SINGAPORE - To design consultant Thomas Tan, 38, HDB's announcement this week that it will soon launch two-room flats for singles like him has come as a lifeline.
He has been keen to buy his own property for a while, but effectively had no options as the rising resale flat market put prices out of his reach.
"For the past few years, the price was so high that I couldn't be bothered to look seriously because I would only have made myself more depressed," he said. "Private property seemed even worse."
He is keen to give the new two-room flats a try. "I'll definitely be putting my name down in July. A two-room in Sengkang is better than nothing."
Already, the Housing Board's flats for singles have been pooh-poohed by some for size and location restrictions. The two-room flats will be just 375 sqft or 485 sq ft, and in non-mature estates such as Sengkang.
But the move has created a new housing option for singles where previously they had only two - if they could afford them.
Until now, singles who wanted a property of their own and who earned about $5,000 a month - the income cap for the new flats - either went for a three-room resale flat or a private shoebox unit.
A 35-year-old single making about $5,000 a month can secure a mortgage of $330,000 to $390,000, said Mr Timothy Kua, director of SmartLoans.sg
This would allow him to buy a three-room flat almost anywhere in Singapore, or a four-room flat in a suburban neighbourhood such as Woodlands, Yishun or Choa Chu Kang. It would also allow him to buy a private shoebox apartment - units smaller than 500 sq ft - in developments outside of the central region.
But the options shrink along the age and income spectrum.
A single above the age of 40 and making $5,000, would be able to get a loan of only $255,000 to $300,000. A single aged 35 and making $4,000 a month would be able to get a loan of $265,000 to $310,000. This makes only three-room resale flats affordable, and such units in popular locations such as Queenstown and Toa Payoh could be a stretch.
These calculations by Mr Kua assume that the single in question has no other debt or property.

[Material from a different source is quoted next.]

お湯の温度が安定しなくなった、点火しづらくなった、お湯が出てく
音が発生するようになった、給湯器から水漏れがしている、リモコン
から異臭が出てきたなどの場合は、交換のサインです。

According to analysts, while singles are generally more cash-rich than families, they usually go for resale three-room flats over private shoebox units as they can get more space for less cash.
Shoeboxes, observers say, are more often bought by investors to rent out, than by singles to live in.
"If they buy a resale flat, they can also use cash saved to do extensive renovations. A lot of them knock the walls down to create a bigger living area," said DWG senior manager Lee Sze Teck.
Of the 4,000 singles who buy resale flats every year, over 80 per cent buy three- or four-room flats, said HDB. Most singles bought three-roomers last year.
Despite the new two-room unit option, observers expect the three-room resale flat segment to remain the top choice for singles.
Besides the unit being bigger, singles can also get the keys to a resale flat immediately, in contrast to the two- to three-year wait for a Build-To-Order flat.
Ms Rachel Woon, 35, recently sealed the deal on a three-room unit in Bishan for $420,000, of which $40,000 was cash-over- valuation. "Although the Government was talking about it, I didn't know when it would happen and when you could get a flat, and I did not want to wait indefinitely," said the health-care employee. "My priority was to have a place now."